Die Fremdkapitalfinanzierung stieg im Rahmen der Vorbereitung der Finanzierung des Zukaufs von Varian zum 31. März auf 52,1 von 44,6 Mrd. Euro Ende des Geschäftsjahres am 31. September 2020. Ein großer Teil des Fremdkapitals steht Siemens Financial Services für Finanzdienstleistungen zur Verfügung. Die industrielle Nettoverschuldung betrug Ende März 4,9 Mrd. Euro bei einer moderaten Verschuldungsquote Net Debt/Ebitda von 0,6x.
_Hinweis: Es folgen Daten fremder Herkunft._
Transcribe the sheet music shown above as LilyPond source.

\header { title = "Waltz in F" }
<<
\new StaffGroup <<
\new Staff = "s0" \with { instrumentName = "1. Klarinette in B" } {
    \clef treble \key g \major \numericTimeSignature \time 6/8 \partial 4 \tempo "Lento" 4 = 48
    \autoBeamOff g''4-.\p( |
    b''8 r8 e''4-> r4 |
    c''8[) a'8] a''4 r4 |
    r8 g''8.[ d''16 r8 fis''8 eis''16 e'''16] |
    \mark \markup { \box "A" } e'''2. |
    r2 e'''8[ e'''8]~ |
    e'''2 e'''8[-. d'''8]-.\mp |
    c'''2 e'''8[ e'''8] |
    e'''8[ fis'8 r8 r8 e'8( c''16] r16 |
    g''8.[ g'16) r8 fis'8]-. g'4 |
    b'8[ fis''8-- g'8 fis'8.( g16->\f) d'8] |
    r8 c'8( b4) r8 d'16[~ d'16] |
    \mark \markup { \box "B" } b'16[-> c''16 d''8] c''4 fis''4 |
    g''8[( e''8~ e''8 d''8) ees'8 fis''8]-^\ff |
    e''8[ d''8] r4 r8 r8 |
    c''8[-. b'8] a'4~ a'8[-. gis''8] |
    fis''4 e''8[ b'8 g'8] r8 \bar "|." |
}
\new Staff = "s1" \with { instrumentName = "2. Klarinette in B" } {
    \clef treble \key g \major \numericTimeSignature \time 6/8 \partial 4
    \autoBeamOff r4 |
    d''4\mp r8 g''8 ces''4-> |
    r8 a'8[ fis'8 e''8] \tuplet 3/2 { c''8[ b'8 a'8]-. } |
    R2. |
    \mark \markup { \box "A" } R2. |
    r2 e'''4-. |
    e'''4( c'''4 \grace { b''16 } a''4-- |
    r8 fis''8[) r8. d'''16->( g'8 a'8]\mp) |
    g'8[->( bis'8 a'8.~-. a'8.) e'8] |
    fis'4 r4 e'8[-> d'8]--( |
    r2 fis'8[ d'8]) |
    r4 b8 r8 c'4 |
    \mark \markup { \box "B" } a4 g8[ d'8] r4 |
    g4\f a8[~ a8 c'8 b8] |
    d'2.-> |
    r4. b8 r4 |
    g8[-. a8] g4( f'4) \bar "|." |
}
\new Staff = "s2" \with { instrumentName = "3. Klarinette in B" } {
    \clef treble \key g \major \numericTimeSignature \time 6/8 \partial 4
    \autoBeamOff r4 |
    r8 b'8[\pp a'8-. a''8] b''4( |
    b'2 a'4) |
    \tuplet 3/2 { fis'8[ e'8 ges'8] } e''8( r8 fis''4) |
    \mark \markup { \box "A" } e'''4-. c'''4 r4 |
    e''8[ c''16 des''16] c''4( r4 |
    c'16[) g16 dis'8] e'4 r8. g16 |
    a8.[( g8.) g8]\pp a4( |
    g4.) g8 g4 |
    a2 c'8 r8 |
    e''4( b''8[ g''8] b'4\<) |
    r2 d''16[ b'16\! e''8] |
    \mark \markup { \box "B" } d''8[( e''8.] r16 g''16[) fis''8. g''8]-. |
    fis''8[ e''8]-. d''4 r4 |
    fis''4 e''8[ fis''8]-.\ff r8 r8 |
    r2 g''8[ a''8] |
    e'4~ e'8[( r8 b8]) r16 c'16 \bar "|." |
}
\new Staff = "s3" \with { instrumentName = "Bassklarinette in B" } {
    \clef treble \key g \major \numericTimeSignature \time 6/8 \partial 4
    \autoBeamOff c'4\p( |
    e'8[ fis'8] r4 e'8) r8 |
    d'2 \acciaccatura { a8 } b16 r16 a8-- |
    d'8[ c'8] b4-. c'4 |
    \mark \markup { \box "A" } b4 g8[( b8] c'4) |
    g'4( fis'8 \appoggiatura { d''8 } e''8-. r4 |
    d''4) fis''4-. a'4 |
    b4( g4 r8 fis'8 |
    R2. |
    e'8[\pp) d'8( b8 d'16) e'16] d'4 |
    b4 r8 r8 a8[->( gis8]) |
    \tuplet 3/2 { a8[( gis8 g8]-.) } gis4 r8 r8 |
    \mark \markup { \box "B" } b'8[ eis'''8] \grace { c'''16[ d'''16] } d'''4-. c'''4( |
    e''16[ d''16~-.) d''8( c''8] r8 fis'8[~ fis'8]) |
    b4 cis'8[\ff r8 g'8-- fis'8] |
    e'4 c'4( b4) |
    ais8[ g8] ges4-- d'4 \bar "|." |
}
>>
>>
Im Rahmen des Mittelabflusses für den Zukauf von Varian dürfte die Verschuldung Ende 2021 auf etwa 2x steigen und anschließend wieder im Rahmen der operativen Entschuldung deutlich fallen.

Seit 2012 notieren die Euro-Bonds mit wenigen Ausnahmen zwischen der Marktkurve „A+“ und „AA“. Lediglich der seit kurzem emittierte 2039er Bond notiert „etwas günstiger“ im Bereich „A+“ und bietet zudem laufzeitbedingt eine positive Rendite. Grundsätzlich sind die Bonds wegen der EZB-Fähigkeit und der Präsenz in diversen Benchmarks gesucht. Das zukunftsfähige Portfolio von Siemens bietet auch eine längerfristig Wachstumsperspektive und eine hohe Ertragsqualität bei zugleich weiter sinkender Volatilität. Davon sollten auch die Bonds profitieren. Für Investoren könnte ein Blick auf die langlaufenden Bonds lohnend sein. Signifikante Neuemissionsvolumina könnten Anfang 2022 erwartet werden, wenn die Verschuldungsrelationen wieder sinken und neue Akquisitionen bilanziell vertretbar werden.

*) Volker Stoll ist Senior Analyst bei der Landesbank Baden-Württemberg.